De advocaat-werkgever die in een ontslagzaak aanvoerde dat een secretaresse ‘ordinaire pornografische e-mails’ in haar zakelijke inbox had staan – toegezonden door een man met wie ze een buitenechtelijke relatie onderhield – heeft weliswaar onhandig en onbetamelijk geopereerd, maar dat is volgens het Hof van Discipline geen aanleiding voor een maatregel, mede omdat de advocaat-werkgever geen tuchtrechtelijk verleden heeft.

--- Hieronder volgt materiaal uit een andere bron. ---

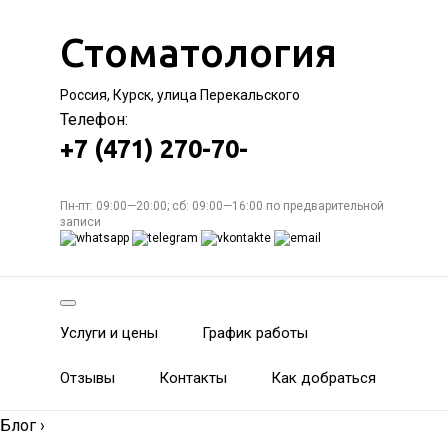
Стоматология
Россия, Курск, улица Перекальского
Телефон:
+7 (471) 270-70-
Пн-пт: 09:00—20:00; сб: 09:00—16:00 по предварительной
записи
Услуги и цены
График работы
Отзывы
Контакты
Как добраться
Блог
›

De advocaat-werkgever van Ambags advocaten start in mei 2015 een ontslagprocedure tegen de secretaresse ‘om bedrijfseconomische redenen’. De vrouw heeft bijna tien jaar bij het kantoor gewerkt, langer dan haar collega-secretaresse op kantoor. Ze verzet zich bij het UWV tegen het afwijken van het afspiegelingsbeginsel.

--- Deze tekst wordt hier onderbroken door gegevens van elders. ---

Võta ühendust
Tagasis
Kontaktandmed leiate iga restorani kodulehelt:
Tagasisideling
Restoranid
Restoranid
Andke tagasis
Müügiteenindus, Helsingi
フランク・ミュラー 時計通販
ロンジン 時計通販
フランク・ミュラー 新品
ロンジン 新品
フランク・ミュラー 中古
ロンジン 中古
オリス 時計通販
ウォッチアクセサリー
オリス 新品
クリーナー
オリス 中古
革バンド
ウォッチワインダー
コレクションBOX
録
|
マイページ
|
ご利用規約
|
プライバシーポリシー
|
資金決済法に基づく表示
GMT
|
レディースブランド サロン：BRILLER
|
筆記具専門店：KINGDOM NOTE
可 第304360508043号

Daarop besluit de advocaat enkele pornografische e-mails uit 2012 en 2013 in te brengen in de UWV-procedure. Die mails had de secretaresse ontvangen op haar zakelijke mailadres. Ze werden ontdekt toen ze wegens ziekte afwezig was, en haar inbox werd bekeken door de kantoormanager. Zelf heeft de secretaresse voor zover bekend geen pornografische e-mails verzonden.
Eerder heeft de advocaat-werkgever tegen de raadsman van de secretaresse gezegd dat hij bereid af te zien van het inbrengen van de pornografische e-mails, maar dan moest de secretaresse wel zonder verder morren akkoord gaan met de beëindiging van haar dienstverband. De Raad van Discipline ordeelde daarom dat de advocaat-werkgever ‘op oneigenlijke gronden’ geprobeerd heeft een ontslagregeling te treffen. Daarbij waren ‘de e-mailberichten op dat moment reeds enkele jaren geleden ontvangen en de affaire was op dat moment al lang geëindigd. Bij ontdekking van de e-mailberichten heeft verweerder daaraan voorts geen arbeidsrechtelijke consequenties verbonden’. Een en ander leidt tot een berisping en een kostenveroordeling à 1000 euro.
Het Hof van Discipline stelt nu ook vast dat de advocaat-werkgever onbetamelijk heeft gehandeld, maar vindt een maatregel niet nodig. ‘Het hof heeft echter ook de overtuiging bekomen dat verweerder eerder onhandig heeft geopereerd in een delicate kwestie die hem tegen de borst stuitte, dan dat hij heeft beoogd ongeoorloofde druk op H uit te oefenen. Nu de klacht weliswaar gegrond is, maar geen maatregel zal worden opgelegd, dient een kostenveroordeling zoals omschreven in artikel 48 lid 6 Advocatenwet, in hoger beroep van overeenkomstige toepassing krachtens artikel 57 lid 2 Advocatenwet, achterwege te blijven,’ aldus het hof.